JOE TORRE: El Duque, for me, when we were on the bubble with him on Sunday in Tampa and he pitched four very effective innings, I liked the way he did it. I know, again, people have some question, about, it was Tampa but that has nothing to do with it. We were concerned about his physical well being at that time and he was challenging people, being able to get in on the hands of hitters. I was pleased. Again, when we went to Oakland and he pitched in Game 4, he pitched very well there. There was an inning where he -- again, I don't want to say reminded me of when he was tentative when we took him out of the game. No, it was nothing like that. What it was was he was trying to be careful with everybody. I thought he had real good command. And he didn't want to come out of that game. He had thrown 110 or 111 pitches and that was enough since I had a bullpen to go to. If I did not have a rested bullpen at that point in time I probably would have left him in the game. I feel pretty good about him. He's been a good post-season guy for us, and he seems to be physically in good shape right now.

Q. How do you assess his behavior? He seems to be a different kind of person, sometimes a little strange at times, the way he acts; even you seem befuddled by his behavior?

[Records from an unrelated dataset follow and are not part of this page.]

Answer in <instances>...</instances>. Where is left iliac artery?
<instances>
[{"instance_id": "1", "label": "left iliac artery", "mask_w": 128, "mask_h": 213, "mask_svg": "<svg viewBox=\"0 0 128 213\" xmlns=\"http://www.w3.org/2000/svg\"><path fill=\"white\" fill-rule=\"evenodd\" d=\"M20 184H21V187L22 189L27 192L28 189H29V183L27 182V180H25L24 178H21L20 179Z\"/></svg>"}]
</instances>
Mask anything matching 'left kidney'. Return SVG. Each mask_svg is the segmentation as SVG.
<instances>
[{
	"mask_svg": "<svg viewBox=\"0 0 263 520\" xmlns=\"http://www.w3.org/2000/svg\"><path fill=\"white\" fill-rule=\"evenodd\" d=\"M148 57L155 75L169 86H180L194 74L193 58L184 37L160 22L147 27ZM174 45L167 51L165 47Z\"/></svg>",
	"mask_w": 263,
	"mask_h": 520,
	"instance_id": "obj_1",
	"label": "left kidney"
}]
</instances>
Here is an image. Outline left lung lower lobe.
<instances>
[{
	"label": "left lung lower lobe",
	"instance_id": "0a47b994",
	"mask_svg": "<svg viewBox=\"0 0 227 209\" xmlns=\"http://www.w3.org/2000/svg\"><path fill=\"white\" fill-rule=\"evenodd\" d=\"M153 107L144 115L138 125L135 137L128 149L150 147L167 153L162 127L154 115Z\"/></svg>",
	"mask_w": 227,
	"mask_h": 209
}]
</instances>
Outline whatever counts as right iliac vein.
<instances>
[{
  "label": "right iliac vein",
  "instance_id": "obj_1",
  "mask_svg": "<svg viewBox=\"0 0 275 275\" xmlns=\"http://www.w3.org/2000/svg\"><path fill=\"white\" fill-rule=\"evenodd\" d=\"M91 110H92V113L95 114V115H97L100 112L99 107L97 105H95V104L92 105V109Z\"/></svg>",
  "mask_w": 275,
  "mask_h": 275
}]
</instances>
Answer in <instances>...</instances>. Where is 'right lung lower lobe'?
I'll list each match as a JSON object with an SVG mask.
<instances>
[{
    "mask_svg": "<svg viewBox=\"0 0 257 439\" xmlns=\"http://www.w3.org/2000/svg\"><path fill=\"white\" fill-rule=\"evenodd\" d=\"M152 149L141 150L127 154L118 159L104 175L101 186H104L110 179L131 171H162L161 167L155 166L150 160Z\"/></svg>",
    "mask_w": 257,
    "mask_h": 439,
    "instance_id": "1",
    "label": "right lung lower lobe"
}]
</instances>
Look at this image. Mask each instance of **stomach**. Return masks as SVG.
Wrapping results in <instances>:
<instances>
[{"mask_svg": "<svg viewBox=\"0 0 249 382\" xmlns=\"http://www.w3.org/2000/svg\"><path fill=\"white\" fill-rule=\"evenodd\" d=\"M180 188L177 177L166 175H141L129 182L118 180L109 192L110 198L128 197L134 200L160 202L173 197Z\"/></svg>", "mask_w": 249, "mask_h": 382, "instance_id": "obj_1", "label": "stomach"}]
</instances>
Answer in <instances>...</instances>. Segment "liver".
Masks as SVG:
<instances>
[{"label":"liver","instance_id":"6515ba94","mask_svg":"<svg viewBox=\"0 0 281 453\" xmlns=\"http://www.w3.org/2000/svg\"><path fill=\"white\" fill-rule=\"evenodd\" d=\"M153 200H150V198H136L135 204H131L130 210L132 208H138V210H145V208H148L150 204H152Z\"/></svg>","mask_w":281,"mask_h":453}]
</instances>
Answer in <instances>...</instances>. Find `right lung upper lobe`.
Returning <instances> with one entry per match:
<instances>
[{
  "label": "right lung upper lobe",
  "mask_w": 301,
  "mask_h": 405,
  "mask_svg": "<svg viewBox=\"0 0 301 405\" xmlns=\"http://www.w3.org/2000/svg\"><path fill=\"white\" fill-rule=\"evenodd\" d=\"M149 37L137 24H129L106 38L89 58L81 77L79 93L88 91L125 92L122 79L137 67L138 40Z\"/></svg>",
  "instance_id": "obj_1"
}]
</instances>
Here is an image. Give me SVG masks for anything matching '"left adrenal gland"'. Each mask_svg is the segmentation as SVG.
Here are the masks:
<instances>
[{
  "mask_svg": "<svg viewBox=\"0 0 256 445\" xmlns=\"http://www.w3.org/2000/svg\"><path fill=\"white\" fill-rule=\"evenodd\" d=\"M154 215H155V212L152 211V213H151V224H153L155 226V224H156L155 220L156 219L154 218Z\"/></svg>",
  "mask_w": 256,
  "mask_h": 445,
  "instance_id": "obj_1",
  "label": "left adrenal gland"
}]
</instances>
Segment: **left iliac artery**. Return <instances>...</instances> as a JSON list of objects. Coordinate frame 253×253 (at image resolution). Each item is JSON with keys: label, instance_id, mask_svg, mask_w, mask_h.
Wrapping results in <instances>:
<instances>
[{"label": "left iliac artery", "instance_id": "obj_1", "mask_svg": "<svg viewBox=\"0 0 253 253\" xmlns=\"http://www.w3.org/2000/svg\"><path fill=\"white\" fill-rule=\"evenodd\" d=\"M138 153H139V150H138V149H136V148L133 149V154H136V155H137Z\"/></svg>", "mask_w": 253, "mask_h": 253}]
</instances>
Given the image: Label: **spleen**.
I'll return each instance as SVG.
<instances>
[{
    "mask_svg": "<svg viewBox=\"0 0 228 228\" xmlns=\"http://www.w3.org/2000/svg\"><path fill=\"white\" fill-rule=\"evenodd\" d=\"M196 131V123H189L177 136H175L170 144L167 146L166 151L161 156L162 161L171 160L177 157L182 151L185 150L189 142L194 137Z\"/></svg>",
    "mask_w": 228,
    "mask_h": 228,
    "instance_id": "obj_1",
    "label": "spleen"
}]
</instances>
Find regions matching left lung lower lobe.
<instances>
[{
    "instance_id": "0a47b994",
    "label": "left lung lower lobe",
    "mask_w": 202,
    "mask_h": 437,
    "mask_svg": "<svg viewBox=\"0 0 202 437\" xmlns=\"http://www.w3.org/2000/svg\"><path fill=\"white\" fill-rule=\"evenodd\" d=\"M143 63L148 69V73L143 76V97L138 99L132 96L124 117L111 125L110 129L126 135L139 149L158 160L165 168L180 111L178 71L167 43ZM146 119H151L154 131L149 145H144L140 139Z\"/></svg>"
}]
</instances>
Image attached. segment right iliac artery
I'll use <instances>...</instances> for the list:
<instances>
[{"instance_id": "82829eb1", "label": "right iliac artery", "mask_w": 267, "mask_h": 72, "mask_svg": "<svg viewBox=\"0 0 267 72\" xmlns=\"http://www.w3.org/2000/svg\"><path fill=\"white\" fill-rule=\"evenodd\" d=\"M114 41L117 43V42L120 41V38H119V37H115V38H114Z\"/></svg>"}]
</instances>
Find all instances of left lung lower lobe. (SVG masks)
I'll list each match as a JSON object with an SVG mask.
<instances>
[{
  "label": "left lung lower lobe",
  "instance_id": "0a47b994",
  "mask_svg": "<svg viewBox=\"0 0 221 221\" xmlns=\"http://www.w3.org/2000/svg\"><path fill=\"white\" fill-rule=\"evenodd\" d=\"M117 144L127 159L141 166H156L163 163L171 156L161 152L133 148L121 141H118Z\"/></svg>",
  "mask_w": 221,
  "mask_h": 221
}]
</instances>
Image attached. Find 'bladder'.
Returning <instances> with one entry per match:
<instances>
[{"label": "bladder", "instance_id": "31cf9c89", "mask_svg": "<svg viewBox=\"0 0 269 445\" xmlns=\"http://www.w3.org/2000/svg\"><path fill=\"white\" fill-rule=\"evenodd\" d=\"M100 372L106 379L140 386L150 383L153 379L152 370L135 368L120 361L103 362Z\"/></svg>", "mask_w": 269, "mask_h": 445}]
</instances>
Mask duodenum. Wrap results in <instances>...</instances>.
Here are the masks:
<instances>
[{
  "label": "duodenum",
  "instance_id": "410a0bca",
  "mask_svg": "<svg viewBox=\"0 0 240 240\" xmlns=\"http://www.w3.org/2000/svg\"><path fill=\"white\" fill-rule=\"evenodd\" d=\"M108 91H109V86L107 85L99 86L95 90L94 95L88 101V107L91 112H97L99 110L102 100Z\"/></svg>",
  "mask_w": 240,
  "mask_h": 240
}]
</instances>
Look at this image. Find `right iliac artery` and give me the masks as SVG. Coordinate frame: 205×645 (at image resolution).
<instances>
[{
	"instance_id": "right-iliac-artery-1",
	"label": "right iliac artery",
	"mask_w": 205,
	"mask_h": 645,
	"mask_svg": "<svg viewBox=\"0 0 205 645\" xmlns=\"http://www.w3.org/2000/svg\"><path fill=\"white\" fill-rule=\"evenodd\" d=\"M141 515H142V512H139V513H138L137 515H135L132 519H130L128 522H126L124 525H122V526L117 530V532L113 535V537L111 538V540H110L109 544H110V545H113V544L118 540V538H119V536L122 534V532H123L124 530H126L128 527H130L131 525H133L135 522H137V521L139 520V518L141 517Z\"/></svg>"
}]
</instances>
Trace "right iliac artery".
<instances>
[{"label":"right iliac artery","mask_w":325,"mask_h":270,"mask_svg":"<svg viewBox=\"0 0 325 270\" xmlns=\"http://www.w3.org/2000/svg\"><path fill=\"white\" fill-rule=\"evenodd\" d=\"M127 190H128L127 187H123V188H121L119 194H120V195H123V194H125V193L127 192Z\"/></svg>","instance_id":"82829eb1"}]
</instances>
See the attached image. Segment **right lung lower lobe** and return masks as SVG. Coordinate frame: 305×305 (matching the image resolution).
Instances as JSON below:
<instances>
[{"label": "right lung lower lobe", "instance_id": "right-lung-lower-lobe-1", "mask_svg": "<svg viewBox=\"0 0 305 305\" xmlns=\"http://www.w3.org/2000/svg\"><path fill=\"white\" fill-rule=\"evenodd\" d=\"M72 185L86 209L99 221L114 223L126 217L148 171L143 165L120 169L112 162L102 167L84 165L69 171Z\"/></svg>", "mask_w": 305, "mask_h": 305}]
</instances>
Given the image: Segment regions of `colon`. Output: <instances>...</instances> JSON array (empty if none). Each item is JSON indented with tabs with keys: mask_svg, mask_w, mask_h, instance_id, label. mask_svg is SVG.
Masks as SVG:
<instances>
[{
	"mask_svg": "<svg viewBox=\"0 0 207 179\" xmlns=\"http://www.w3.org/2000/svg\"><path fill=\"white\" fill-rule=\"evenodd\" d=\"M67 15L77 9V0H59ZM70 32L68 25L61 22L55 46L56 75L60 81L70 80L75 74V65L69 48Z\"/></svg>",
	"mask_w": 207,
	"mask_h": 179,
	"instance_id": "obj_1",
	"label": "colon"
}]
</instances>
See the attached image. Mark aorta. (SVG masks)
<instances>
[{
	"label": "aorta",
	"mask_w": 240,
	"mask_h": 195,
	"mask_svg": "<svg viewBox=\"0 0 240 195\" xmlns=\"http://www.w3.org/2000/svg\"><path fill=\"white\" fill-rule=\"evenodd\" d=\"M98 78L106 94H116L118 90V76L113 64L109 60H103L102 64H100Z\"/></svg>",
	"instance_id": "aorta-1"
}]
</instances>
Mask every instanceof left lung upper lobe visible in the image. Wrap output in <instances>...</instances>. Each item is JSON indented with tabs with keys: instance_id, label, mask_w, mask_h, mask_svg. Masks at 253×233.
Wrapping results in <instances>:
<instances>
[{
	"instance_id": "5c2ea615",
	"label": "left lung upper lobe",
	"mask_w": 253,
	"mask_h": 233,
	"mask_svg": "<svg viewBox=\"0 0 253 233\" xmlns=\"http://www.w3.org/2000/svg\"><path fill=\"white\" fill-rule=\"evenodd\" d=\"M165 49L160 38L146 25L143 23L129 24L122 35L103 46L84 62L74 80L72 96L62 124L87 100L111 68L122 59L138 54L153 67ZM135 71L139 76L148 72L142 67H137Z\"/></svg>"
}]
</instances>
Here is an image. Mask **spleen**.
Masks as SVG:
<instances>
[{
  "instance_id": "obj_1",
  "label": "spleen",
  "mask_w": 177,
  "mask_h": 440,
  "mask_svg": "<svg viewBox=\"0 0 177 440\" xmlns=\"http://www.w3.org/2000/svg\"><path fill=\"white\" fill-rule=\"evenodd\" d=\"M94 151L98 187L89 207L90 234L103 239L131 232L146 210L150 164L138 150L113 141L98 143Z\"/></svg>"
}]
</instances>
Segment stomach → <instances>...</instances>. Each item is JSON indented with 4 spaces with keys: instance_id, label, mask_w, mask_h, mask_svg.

JOE TORRE: I don't understand the behavior thing. Are you talking about when he came out of the game?

Q. When you asked him what's wrong --

JOE TORRE: You know, I'm not sure he knew what was wrong. The only thing he knew; it wasn't right. He could not pinpoint a spot. He could not point to a place where it hurt. It was just that he -- it didn't feel good. It didn't feel good. It didn't feel right. It didn't feel strong. And he gets frustrated by it. It's not that he, you know, doesn't have that ability to go through something like that. I know he does, because once the MRI showed that you can't be injured -- now, there's a difference in pitching if something hurts and you know that you can't do injury to yourself. Then it's okay. But there's a question, especially with someone who has never had any problems physically, and then all of the sudden, something crops up, then you are worried about your career coming to an end. Pettitte, that year he had in '96 had the problem with the elbow and I talked to Bob Gibson and I said where did he have it; right here? Yeah, he's going to have that for a long time, but Andy did not know that at the time because he had never experienced anything like that. And Andy, you can see what kind of a pitcher he is, but he had some hesitancy to him because he was afraid for his career. El Duque, it's not the easiest thing in the world to try to communicate totally with someone through an interpreter, that's for sure. But I'm very comfortable with what he has given us. Again, I don't try to have everybody conform to what everybody thinks they want people to be like. I think you have to allow individuals to be who they are and at times, we've had trouble communicating, but for the most part when I've given him the ball, we've had a good result as far as his effort.

Q. Going back to what you said about Lou, you can understand what he's trying to do, rally his troops -- will that have an effect on you?

JOE TORRE: I don't think so. Like I said about Lou's team being self-motivated, I think we are too. We try not to allow outside forces to interfere with what we need to do. I know there was talk last year when Eric Chavez said something before Game 5. A lot of the guys looked up and just sort of giggled and again, didn't want us to win any more but just understood that the kid was saying something because he was excited and not trying to motivate us or diss us in any way. I think everybody knows Lou. Lou has been around a long time. He's a very animated individual. He's got a lot of passion. And he, you know, he believes in his team. He believes in his team. I'm sure -- like I was not dumbfounded that's a little strong, but they were down 2-0 against Oakland, I'm sure that he's surprised that he's down 2-0 to us because of his team and what they have done all year and what they are still capable of doing.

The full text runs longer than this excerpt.